Shakesbeery / vigipy

A medical device/pharmacovigilance library written in python
GNU General Public License v3.0
11 stars 3 forks source link

Code create out where there's no data #4

Closed ylchang closed 2 years ago

ylchang commented 2 years ago

Hi,

I've applied vigils BCPNN with a dataset which contains data for various devices cross several quarters-years. Among them a few devices' data are censored before the end of the entire quarter-year range covered by this data set. For example, the entire dataset cover data from 2000Q1 through 2020Q4, but product X in this dataset might only have data from 2013Q2 through 2018Q1. When I ran BCPNN, I noticed that the Count of the event, for this product X for the argument sake, would accumulate up to 2018Q1, and then the Count remain the same through 2020Q4. The signal 2.5% quantile of the IC is calculated through the end of 2020Q4, even though there's no any data for product X between 2018Q1 and 2020Q4. So the result is quite misleading. Maybe I misused the code? Or maybe I misinterpret data result?

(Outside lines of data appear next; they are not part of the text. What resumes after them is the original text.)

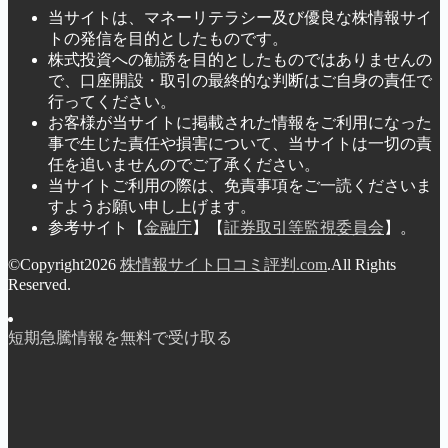
当サイトは、マネーリテラシー及び優良な株情報サイ
トの発信を目的としたものです。
株式投資への勧誘を目的としたものではありませんの
で、口座開設・取引の最終的な判断はご自身の責任で
行ってください。
お客様が当サイトに掲載された情報をご利用になった
事で生じた責任や損害について、当サイトは一切の責
任を追いませんのでご了承ください。
当サイトご利用の際は、免責事項をご一読くださいま
すようお願い申し上げます。
参考サイト【
金融庁
】【
証券取引等監視委員会
】。
©Copyright2026
株情報サイト口コミ評判.com
.All Rights
Reserved.
短期急騰情報を無料で受け取る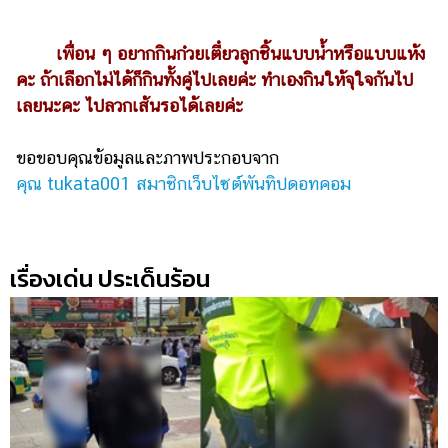
เพื่อน ๆ อยากกินก๋วยเตี๋ยวลูกชิ้นแบบน้ำหรือแบบแห้ง
คะ ถ้าเลือกไม่ได้ก็กินทั้งคู่ไปเลยค่ะ ทำเองกินให้จุใจกันไป
เลยนะคะ ไปลวกเส้นรอได้เลยค่ะ
ขอขอบคุณข้อมูลและภาพประกอบจาก
คุณ tukata001 สมาชิกเว็บไซต์พันทิปดอทคอม
เรื่องเด่น ประเด็นร้อน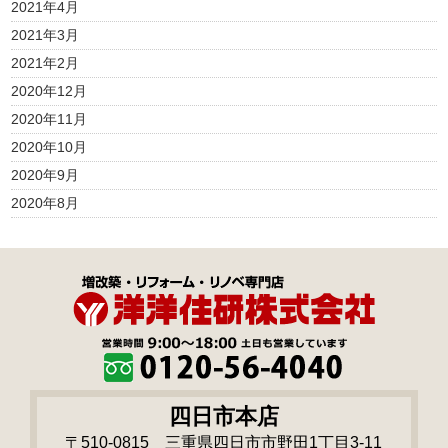
2021年4月
2021年3月
2021年2月
2020年12月
2020年11月
2020年10月
2020年9月
2020年8月
四日市本店
〒510-0815 三重県四日市市野田1丁目3-11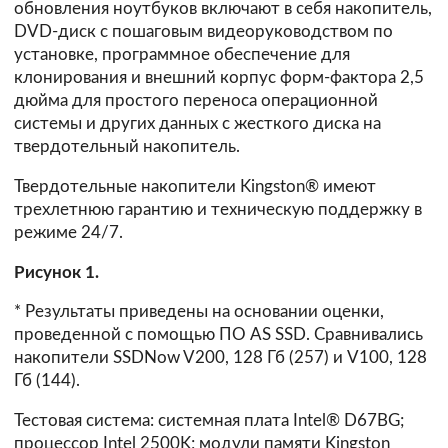
обновления ноутбуков включают в себя накопитель,
DVD-диск с пошаговым видеоруководством по
установке, программное обеспечение для
клонирования и внешний корпус форм-фактора 2,5
дюйма для простого переноса операционной
системы и других данных с жесткого диска на
твердотельный накопитель.
Твердотельные накопители Kingston® имеют
трехлетнюю гарантию и техническую поддержку в
режиме 24/7.
Рисунок 1.
* Результаты приведены на основании оценки,
проведенной с помощью ПО AS SSD. Сравнивались
накопители SSDNow V200, 128 Гб (257) и V100, 128
Гб (144).
Тестовая система: системная плата Intel® D67BG;
процессор Intel 2500K; модули памяти Kingston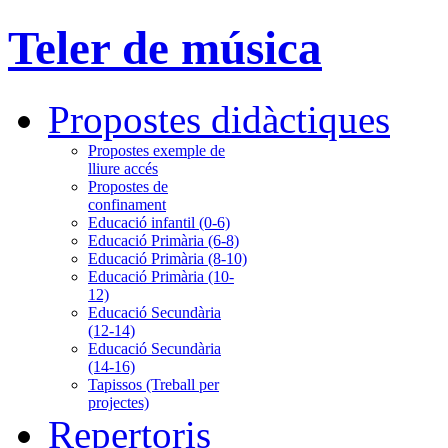
Teler de música
Propostes didàctiques
Propostes exemple de
lliure accés
Propostes de
confinament
Educació infantil (0-6)
Educació Primària (6-8)
Educació Primària (8-10)
Educació Primària (10-
12)
Educació Secundària
(12-14)
Educació Secundària
(14-16)
Tapissos (Treball per
projectes)
Repertoris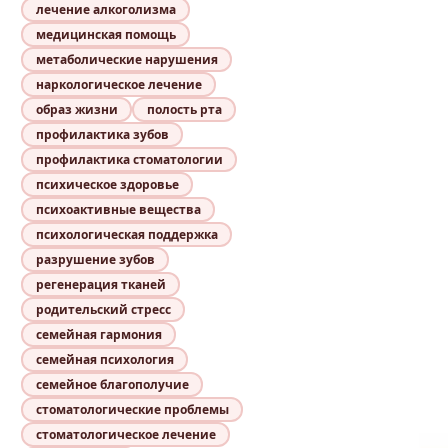
лечение алкоголизма
медицинская помощь
метаболические нарушения
наркологическое лечение
образ жизни
полость рта
профилактика зубов
профилактика стоматологии
психическое здоровье
психоактивные вещества
психологическая поддержка
разрушение зубов
регенерация тканей
родительский стресс
семейная гармония
семейная психология
семейное благополучие
стоматологические проблемы
стоматологическое лечение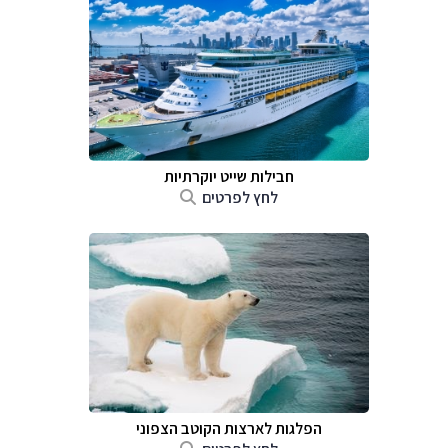
חבילות שייט יוקרתיות
לחץ לפרטים
הפלגות לארצות הקוטב הצפוני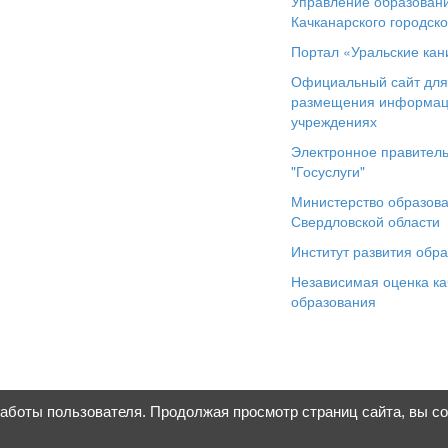
Управление образован
Качканарского городско
Портал «Уральские кан
Официальный сайт дл
размещения информац
учреждениях
Электронное правитель
"Госуслуги"
Министерство образов
Свердловской области
Институт развития обр
Независимая оценка ка
образования
работы пользователя. Продолжая просмотр страниц сайта, вы с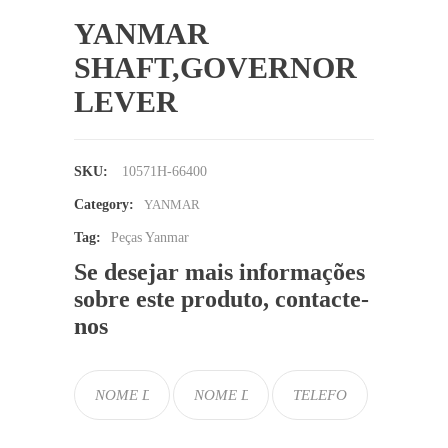
YANMAR
SHAFT,GOVERNOR
LEVER
SKU:
10571H-66400
Category:
YANMAR
Tag:
Peças Yanmar
Se desejar mais informações
sobre este produto, contacte-
nos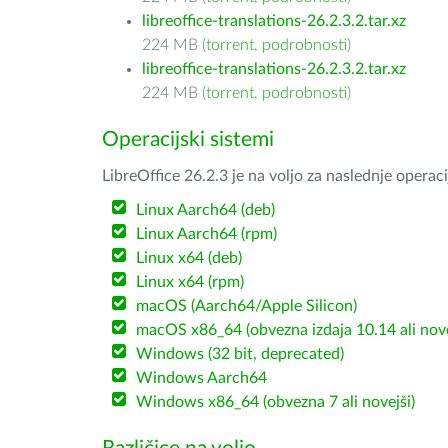
libreoffice-translations-26.2.3.2.tar.xz
224 MB (
torrent
,
podrobnosti
)
libreoffice-translations-26.2.3.2.tar.xz
224 MB (
torrent
,
podrobnosti
)
Operacijski sistemi
LibreOffice 26.2.3 je na voljo za naslednje operac
Linux Aarch64 (deb)
Linux Aarch64 (rpm)
Linux x64 (deb)
Linux x64 (rpm)
macOS (Aarch64/Apple Silicon)
macOS x86_64 (obvezna izdaja 10.14 ali nov
Windows (32 bit, deprecated)
Windows Aarch64
Windows x86_64 (obvezna 7 ali novejši)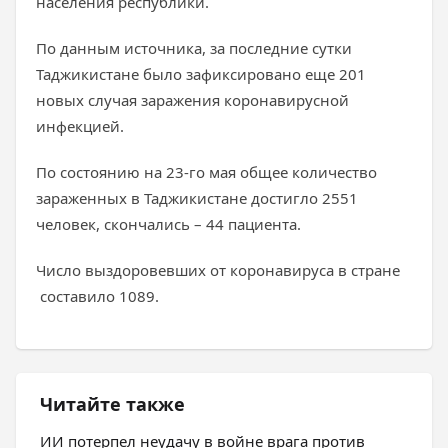
населения республики.
По данным источника, за последние сутки
Таджикистане было зафиксировано еще 201
новых случая заражения коронавирусной
инфекцией.
По состоянию на 23-го мая общее количество
зараженных в Таджикистане достигло 2551
человек, скончались – 44 пациента.
Число выздоровевших от коронавируса в стране
составило 1089.
Читайте также
ИИ потерпел неудачу в войне врага против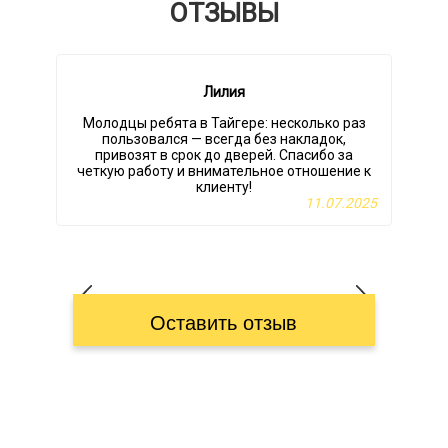
ОТЗЫВЫ
Лилия
Молодцы ребята в Тайгере: несколько раз
пользовался — всегда без накладок,
привозят в срок до дверей. Спасибо за
четкую работу и внимательное отношение к
клиенту!
11.07.2025
Оставить отзыв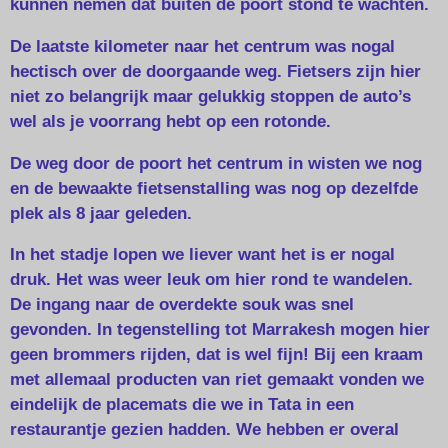
kunnen nemen dat buiten de poort stond te wachten.
De laatste kilometer naar het centrum was nogal
hectisch over de doorgaande weg. Fietsers zijn hier
niet zo belangrijk maar gelukkig stoppen de auto’s
wel als je voorrang hebt op een rotonde.
De weg door de poort het centrum in wisten we nog
en de bewaakte fietsenstalling was nog op dezelfde
plek als 8 jaar geleden.
In het stadje lopen we liever want het is er nogal
druk. Het was weer leuk om hier rond te wandelen.
De ingang naar de overdekte souk was snel
gevonden. In tegenstelling tot Marrakesh mogen hier
geen brommers rijden, dat is wel fijn! Bij een kraam
met allemaal producten van riet gemaakt vonden we
eindelijk de placemats die we in Tata in een
restaurantje gezien hadden. We hebben er overal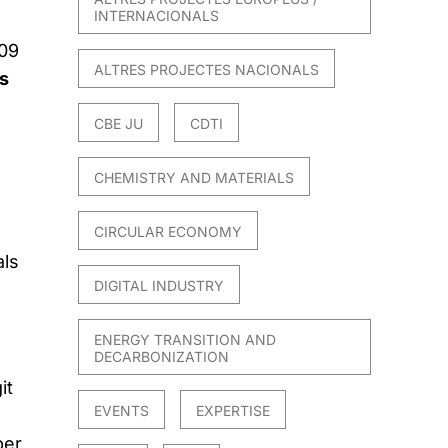
INTERNACIONALS
009
ALTRES PROJECTES NACIONALS
s
CBE JU
CDTI
CHEMISTRY AND MATERIALS
CIRCULAR ECONOMY
als
DIGITAL INDUSTRY
ENERGY TRANSITION AND
DECARBONIZATION
it
EVENTS
EXPERTISE
per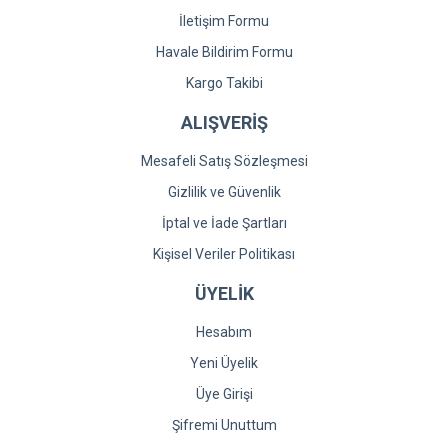
İletişim Formu
Havale Bildirim Formu
Kargo Takibi
ALIŞVERİŞ
Mesafeli Satış Sözleşmesi
Gizlilik ve Güvenlik
İptal ve İade Şartları
Kişisel Veriler Politikası
ÜYELİK
Hesabım
Yeni Üyelik
Üye Girişi
Şifremi Unuttum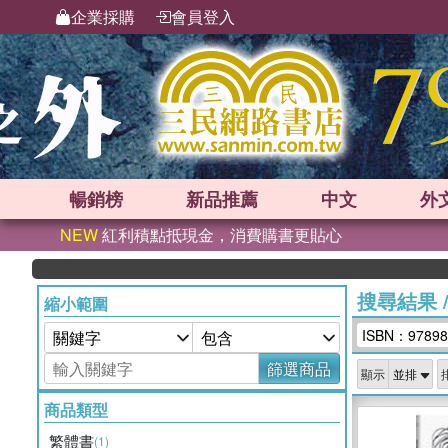
企業採購
會員登入
暢銷榜
新品
推薦
中文
外
NEW
紅利積點抵現金，消費購書更貼心
搜尋結果
縮小範圍
ISBN：97898
篩選商品
顯示
商品類型
繁體書
(1)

Thank you very much for your time and help.

Regards,

Shakesbeery commented 2 years ago

@ylchang - I think I see what you're asking, but let me clarify.

Currently vigipy assumes that during periods of no reports that this may be due to either:

  1. A good safety profile (i.e. no reports because there are no reported AEs)
  2. Periodic voluntary reporting drops (i.e. a company accumulates reports and then dumps a large amount each quarter/year/etc)

For these cases, the cumulative measure is still carried forward because we expect that reports may begin again at any time; however, your use case wants a more nuanced approach. During periods of no reporting your preference would be to completely drop all reports for products that have not had AEs recorded. Is this correct? For example, product X would have signals generated for 2013-2018Q1, but in 2018Q2 there are no reports, so product X is completely dropped from consideration. Later, in 2024Q3, product X has another report, so all cumulative data is once again processed and a new signal is generated. Is that the logical flow you were thinking about?

An alternative is for products that are discontinued, we may not want to use them in our calculations anymore, but I think that becomes a data cleansing issue prior to analysis.

If I have the wrong idea maybe you could describe more about the expected output pattern you would want to see.

ylchang commented 2 years ago

This image gives the count of a binary data for various devices in the timeframe shown by the x-axis: image

As you can see, Riata, Riata ST and Sprint Fidelis have no data after certain quarters. However, the BCPNN result shows that their signals go even more significant after their data been suspended. image

The effective of suspension is not shown here. So how should I interpret this result? Shouldn't the DPA show that there's a drop of the signal after the data are suspended? I am confused...

Looks like this can be my misunderstanding of the DPA rather than a code issue. Should we continue this discussion here or maybe use another venue?

Thank you so much for your further help.

Shakesbeery commented 2 years ago

Yes, this appears to be more of an interpretation question and I would say that it's behaving as expected.

Please feel free to reach out to me over email and I'd be happy to discuss further.

ylchang commented 2 years ago

Hi, David,

Thank you very much for your support.

I think I figured it out. For my case I should not be using the LM. After I divided my data into subgroups by quarter-year, I got the result that better resemble the result from prior work. With that observation, I closed the issue on Github.

Thank you again for your precious time and guidance.

Regards,

Yu-Li

On Wed, Mar 9, 2022 at 11:13 PM David Beery @.***> wrote:

Yes, this appears to be more of an interpretation question and I would say that it's behaving as expected.

Please feel free to reach out to me over email and I'd be happy to discuss further.

— Reply to this email directly, view it on GitHub https://github.com/Shakesbeery/vigipy/issues/4#issuecomment-1063672408, or unsubscribe https://github.com/notifications/unsubscribe-auth/ACF4HNYDIXIIWTFNSBHH6QLU7GAHJANCNFSM5QKSLOHA . Triage notifications on the go with GitHub Mobile for iOS https://apps.apple.com/app/apple-store/id1477376905?ct=notification-email&mt=8&pt=524675 or Android https://play.google.com/store/apps/details?id=com.github.android&referrer=utm_campaign%3Dnotification-email%26utm_medium%3Demail%26utm_source%3Dgithub.

You are receiving this because you were mentioned.Message ID: @.***>

-- Yu-Li Chang PhD, CRE, CQE https://www.linkedin.com/in/yulichang 大事难事,看担当;顺境逆境,看胸襟;是喜是悲,看涵养;有舍有得,看智慧;是成是败,看坚持。

Shakesbeery commented 2 years ago

@ylchang - FYI: I have an experimental branch called disjoint-model. It now exposes the function run_disjoint() in the longitudinal model which uses only the resampled window instead of the cumulative reports. I think this is what you were originally looking for--if so let me know if it works as expected.